▶ **任务要求**
把下面选文节录中以“京绣是啥?”开头的那一段改写成简短的要点列表，保留其主要事实。

▶ **选文节录**
※ ※ ※

清晨,我在晨曦的微光中醒来,看到窗帘缝中透出的光线,隐约在房顶上晃动出花枝的形状,恍惚间想起自己刚刚在梦里,又一次被那枚细小的绣花针牵引着,忙活个不休。手指游走间总不太顺畅,一会儿是针卡在花蕊位置拽不动,一会儿绣成一个扯也扯不开的疙瘩。半梦半醒间看了眼手机,界面还停留在国家级非物质文化遗产代表性项目京绣的第五代传承人田丽的采访录音上,她不疾不徐的声音正在说:“热爱可抵岁月漫长……”

想想自己好笑,许是有点魔怔了。

部门近期开了个叫“非”常体验的栏目,“非”是非遗,我们希望能当真做一回徒弟,老老实实学点手艺,而不是比画比画就作数。于是,不知不觉间大家都长了些许写字之外的新本事,比如做好一盏大型自贡彩灯需分几步走;比如长驴火的外焦里嫩、圆驴火的饼脆肉香都咋整;更比如,浅浅地懂了几分这“图必有意,意必吉祥”的京绣。

京绣是啥?一番功课告诉我,京绣又叫宫绣,是“燕京八绝”之一,是“针尖上的国粹”。它带着自唐以来的千余年光华,就算如今已经走入寻常百姓家,依然有着当初大气华美、精致富贵的底气和韵味。有些基本款要求不能丢,比如绣布非丝绸不选、绣线非蚕丝不可的极致讲究;比如从打版、画图,到扎眼、刷粉、上绷子都需要一丝不苟的十来道工序;比如打籽绣、盘金绣、锁绣等数十种复杂绣法;比如往往集聚多人之力才能完美呈现出一件上乘之作;比如投入其中的人都要熬得住那些看得见亮或看不见亮、挣得到钱或挣不到钱的漫漫光阴。

但是一样技艺落到传承者身上,人不同,其枝枝蔓蔓上的气韵又必然是不同的。

我们便去寻不同。

在固安,我们寻到了省级非物质文化遗产代表性项目京绣制作技艺代表性传承人代海光,其父代奇师从京绣传承人任瑞林,至今市面上常见的龙纹、补子、牡丹等纹饰很多是代家老爷子设计的。代海光,一个粗粗拉拉的糙老爷们,如果你不见他画画绣花的样子,很难想象,他居然是个地地道道的“绣娘”。不管我们怎么催着想学这学那,他自有节奏,说非遗这个东西不能急,贪多容易嚼不烂。

曾经在北京开了五家门店的他,知道“火”的时候是啥样。如今年龄渐长,更愿意做的是在一方绣坊里,画画样子喝喝茶,同一朵牡丹,他可以一张一张又一张地画上一天。跟着他干了数年、数十年的绣工们惯常去车间上班,有人来买开心,没有生意也没什么。他最得意的是在二楼有自己的收藏馆,每次有小学生或者远道慕名而来的客人,来看他从各处搜集来的龙袍、官服、霞帔等老物件,发出声声惊叹的时候,他会有种掩饰不住的欢喜。非遗嘛,在他这儿,能随着一代又一代人,走在光阴里,足矣。

※ ※ ※

▶ **已知信息**
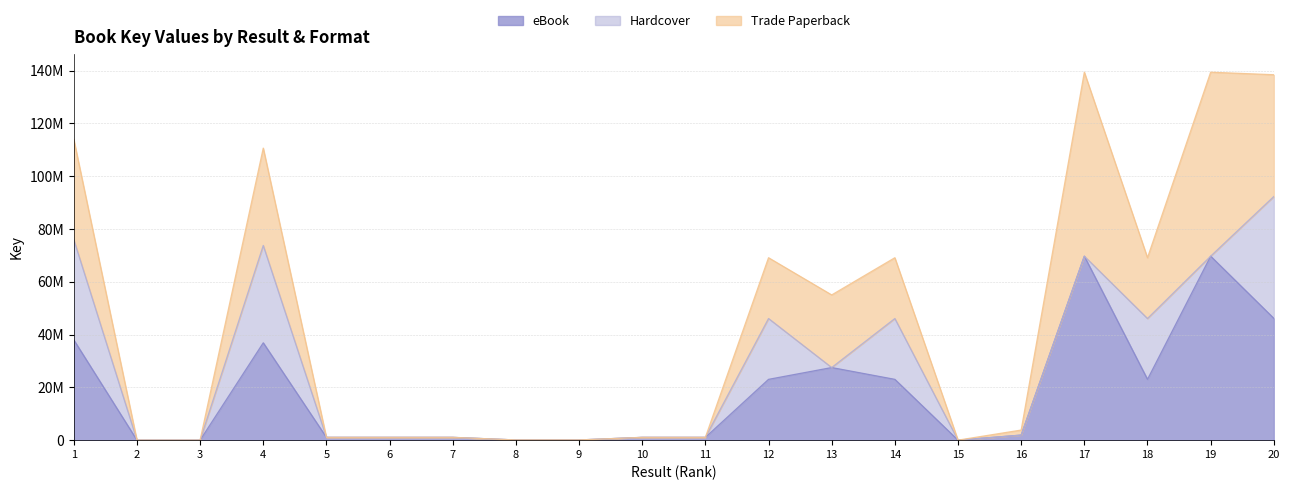

At 3, list the series in order from smallest to largest.

Hardcover, Trade Paperback, eBook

※ ※ ※

▶ **输出内容**
- 京绣又称宫绣，是“燕京八绝”之一，被誉为“针尖上的国粹”。
- 它有自唐代以来千余年的历史，如今已走入寻常百姓家，仍保有大气华美、精致富贵的韵味。
- 材料讲究：绣布只选丝绸，绣线只用蚕丝。
- 从打版、画图到扎眼、刷粉、上绷子，共有十来道须一丝不苟的工序。
- 绣法有打籽绣、盘金绣、锁绣等数十种。
- 一件上乘之作往往要集多人之力才能完成。
- 投身其中的人要熬得住漫长的光阴，无论能否出头、能否挣到钱。